Can wasteful gas flaring be stopped?
We mentioned in an earlier post that the size of the global gas-flaring problem is massive – 150 billion cubic meters per year of flared gas is roughly equivalent to gas use in all US residences for a year (Source: GE report).
If you don’t know what gas flaring is – read this post.
Carbon Sciences – a catalyst company based in Santa Barbara – has developed a technology that can make a synthetic crude oil it claims is “ultra-clean.”
Using a dry-reforming methane conversion process, it has learned to produce what it calls CarbonCrude, a synthetic crude oil (conversion of C02) that can be mixed with traditional crude oil.
If true, this new process could pave the way for the elimination of gas flaring at smaller oil fields and for the production of a valuable fuel.
The technology is being offered to oil and gas companies that operate small to mid-sized oil fields, where traditional natural-gas-saving techniques are not considered economically viable enough to pursue.
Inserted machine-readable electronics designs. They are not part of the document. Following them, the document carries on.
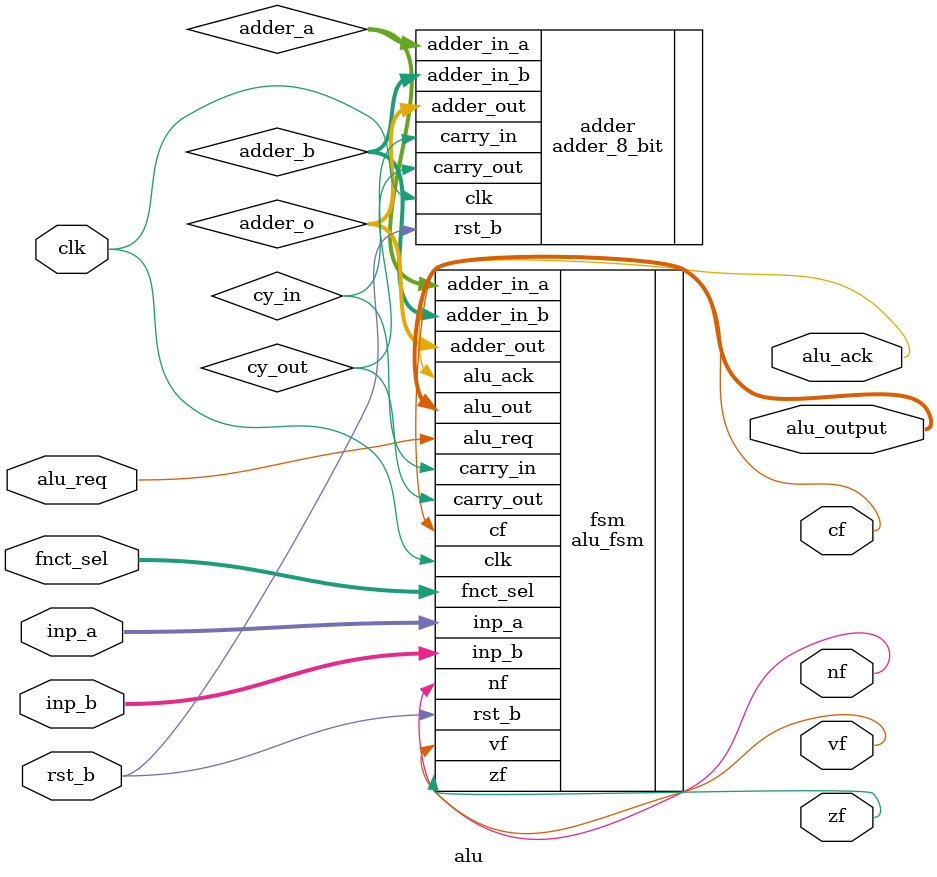
<source format=v>
module alu#( 

parameter PA_ADDER_WIDTH = 32'd8,
parameter PA_DATA_WIDTH = 32'd32,
parameter PA_FNCT_SEL = 32'd9

)(

input wire                      clk,
input wire                      rst_b,
input wire  [PA_DATA_WIDTH-1:0] inp_a,
input wire  [PA_DATA_WIDTH-1:0] inp_b,
input wire  [PA_FNCT_SEL-1:0]   fnct_sel,
input wire                      alu_req,
output wire [PA_DATA_WIDTH-1:0] alu_output,
output wire                     cf,
output wire                     zf,
output wire                     nf,
output wire                     vf,
output wire                     alu_ack

);

wire [7:0] adder_a;
wire [7:0] adder_b;
wire       cy_in;
wire [7:0] adder_o;
wire       cy_out;

// Instantiation of the ALU finite state machine
alu_fsm
#(

.PA_DATA(PA_DATA_WIDTH),
.PA_FNCT(PA_FNCT_SEL),
.PA_ADDER_DATA(PA_ADDER_WIDTH)

) fsm(

.clk(clk),
.rst_b(rst_b),
.inp_a(inp_a),
.inp_b(inp_b),
.fnct_sel(fnct_sel),
.adder_out(adder_o),
.carry_out(cy_out),
.alu_req(alu_req),
.alu_out(alu_output),
.alu_ack(alu_ack),
.adder_in_a(adder_a),
.adder_in_b(adder_b),
.carry_in(cy_in),
.cf(cf),
.zf(zf),
.nf(nf),
.vf(vf)

);

// Instantiation of the 8-bit adder
adder_8_bit#(

.PA_DATA_WIDTH(PA_ADDER_WIDTH)

) adder(

.clk(clk),
.rst_b(rst_b),
.adder_in_a(adder_a),
.adder_in_b(adder_b),
.carry_in(cy_in),
.adder_out(adder_o),
.carry_out(cy_out)

);

endmodule

</source>
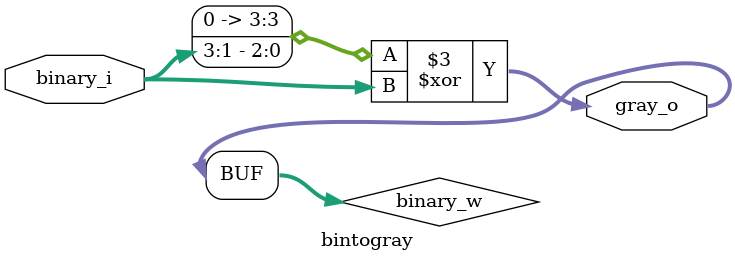
<source format=sv>
module bintogray
  #(parameter width_p = 4)
  (input [width_p - 1:0] binary_i
  ,output [width_p -1:0] gray_o);

  // Write your module and concurrent assertions here

  // Use `ifdef FORMAL to hide your concurrent assertion from iverilog
`ifdef FORMAL
 assert property (gray_o = (binary_i >> 1) ^ binary_i);
`endif

logic [width_p - 1:0] binary_w;

always_comb begin
	binary_w = (binary_i >> 1);
	binary_w = binary_w ^ binary_i;
end

assign gray_o = binary_w;
endmodule

</source>
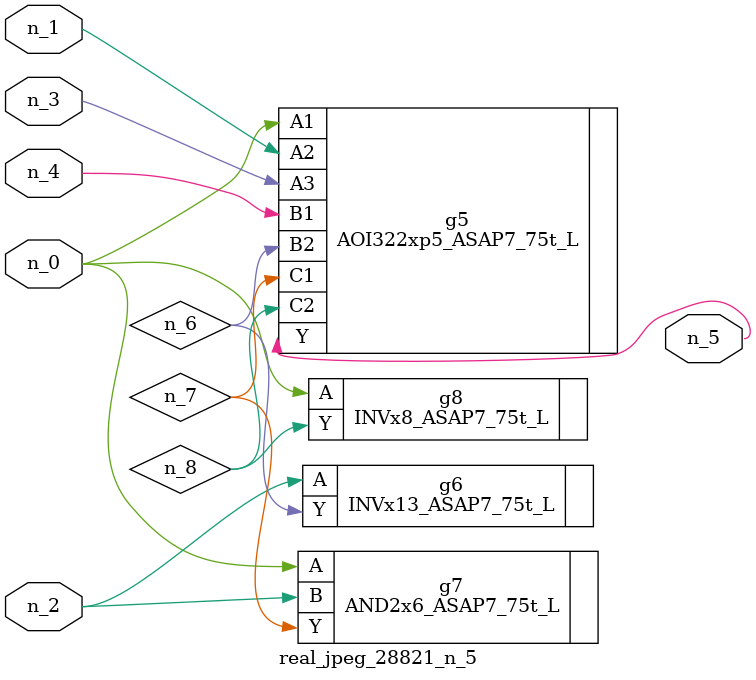
<source format=v>
module real_jpeg_28821_n_5 (n_4, n_0, n_1, n_2, n_3, n_5);

input n_4;
input n_0;
input n_1;
input n_2;
input n_3;

output n_5;

wire n_8;
wire n_6;
wire n_7;

AOI322xp5_ASAP7_75t_L g5 ( 
.A1(n_0),
.A2(n_1),
.A3(n_3),
.B1(n_4),
.B2(n_6),
.C1(n_7),
.C2(n_8),
.Y(n_5)
);

AND2x6_ASAP7_75t_L g7 ( 
.A(n_0),
.B(n_2),
.Y(n_7)
);

INVx8_ASAP7_75t_L g8 ( 
.A(n_0),
.Y(n_8)
);

INVx13_ASAP7_75t_L g6 ( 
.A(n_2),
.Y(n_6)
);


endmodule
</source>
Byron Elton, CEO of Carbon Sciences, says, “Associated gas is a big problem for resource holders and can negatively affect oil field economics. By converting this excess gas into synthetic crude oil using our low-capital, cleantech solution, we believe we can deliver both economic and social value to oil field operators.
“The solution was developed for a small-scale operation that can convert oil field natural gas into CarbonCrude. (It) can then be blended with natural crude oil from the field and transported to market using existing oil pipelines. Existing refineries can then process this blended crude oil into a variety of products, including transportation fuels.”